Diversas iniciativas acompanham a dinâmica de uso e cobertura da terra em escala nacional, com diferentes objetivos, escopos e metodologias. Dentre as governamentais, destacam-se o projeto Prodes [14], o programa TerraClass [15], o Instituto Brasileiro de Geografia e Estatística (IBGE) [16], o Projeto de Monitoramento do Desmatamento nos Biomas Brasileiros por Satélite (PMDBBS) [17] e o Laboratório de Processamento de Imagens e GeoProcessamento (Lapig/UFG) [18]. Das iniciativas não governamentais, citam-se as da Fundação SOS Mata Atlântica [19], do Instituto SOS Pantanal [20], do Sistema de Estimativas de Emissões e Remoções de Gases de Efeito Estufa (SEEG) [21] e a do MapBiomas [22].

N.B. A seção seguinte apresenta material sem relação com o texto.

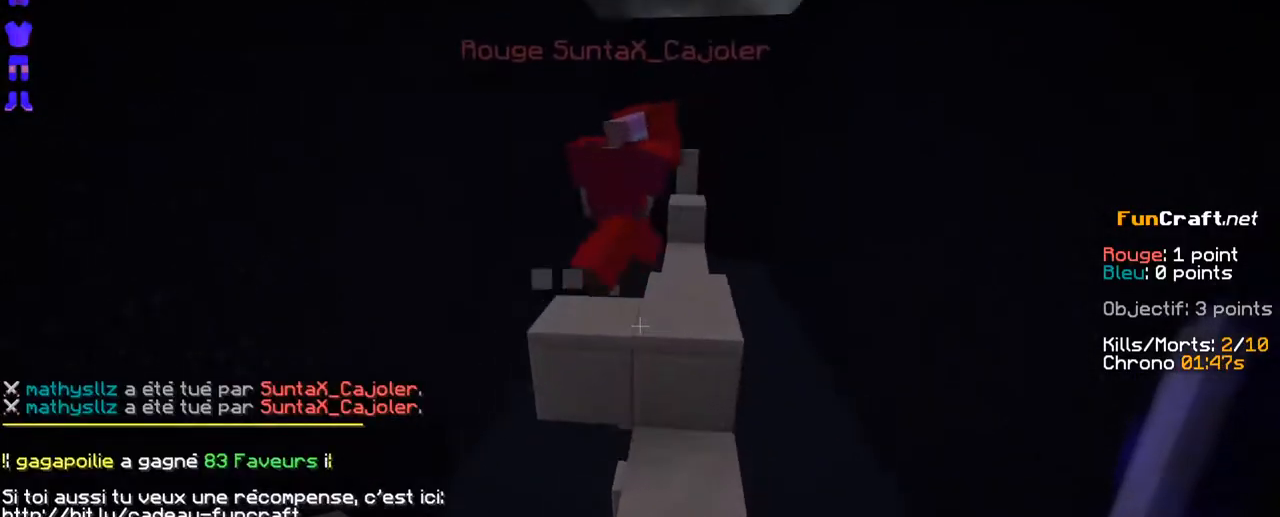
{"keys": ["space", "z"], "mouse": [], "events": [[166, "space", "down"]]}
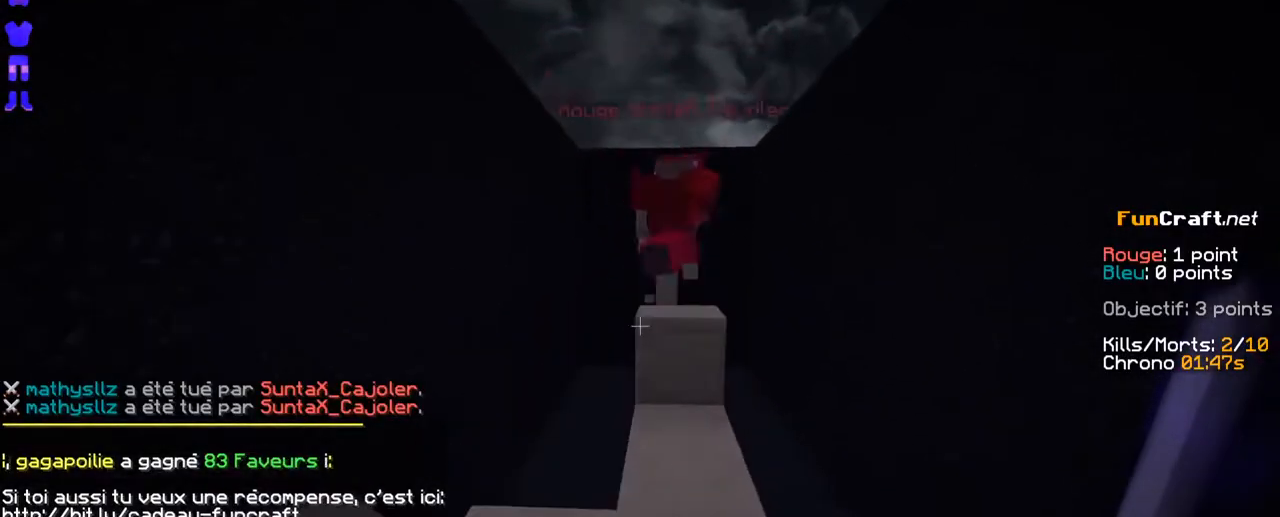
{"keys": ["space", "z"], "mouse": [], "events": []}
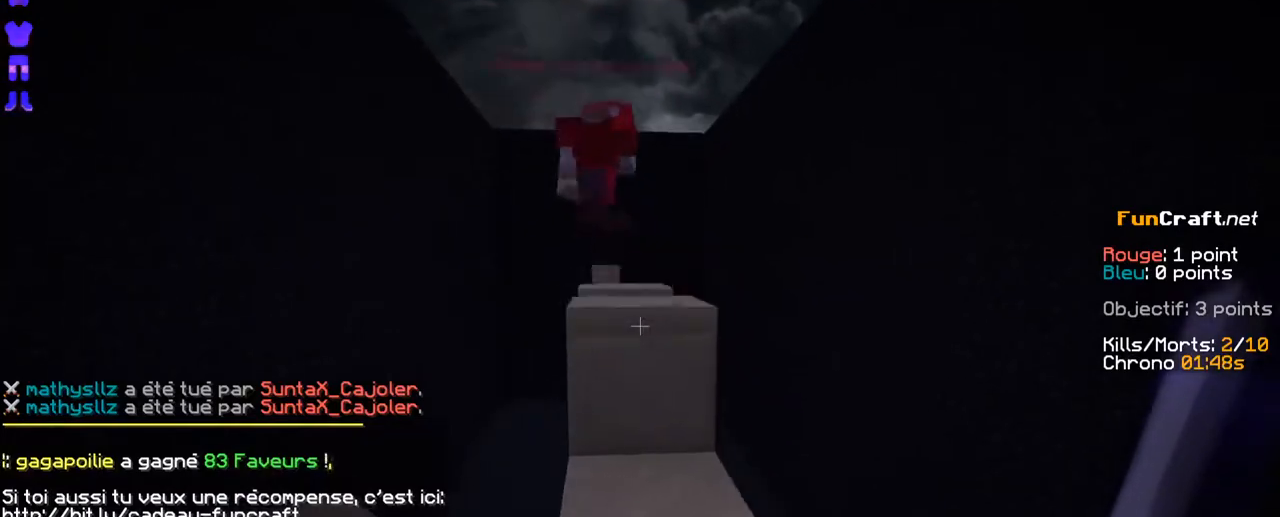
{"keys": ["space", "z"], "mouse": [], "events": []}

No âmbito do IV Inventário Nacional [12], o mapa de uso e cobertura da terra do Brasil, elaborado a partir de imagens dos satélites Landsat em escala 1:250.000 (área mínima de 62.500 m2), foi atualizado para o ano de 2016. Nos inventários anteriores [23, 24, 25], os mapas foram elaborados para os anos de 1994, 2002, 2005 (Amazônia) e 2010. O cruzamento desses mapas permitiu compreender a dinâmica de conversão de uso e cobertura da terra para o período avaliado e as emissões de CO2 associadas. As categorias de uso da terra estabelecidas no IV Inventário Nacional seguem as propostas pelo IPCC [13], que, em função da diversidade de formações vegetais encontradas no Brasil, foram divididas e definidas de acordo com o manual técnico da vegetação brasileira desenvolvido pelo IBGE [26].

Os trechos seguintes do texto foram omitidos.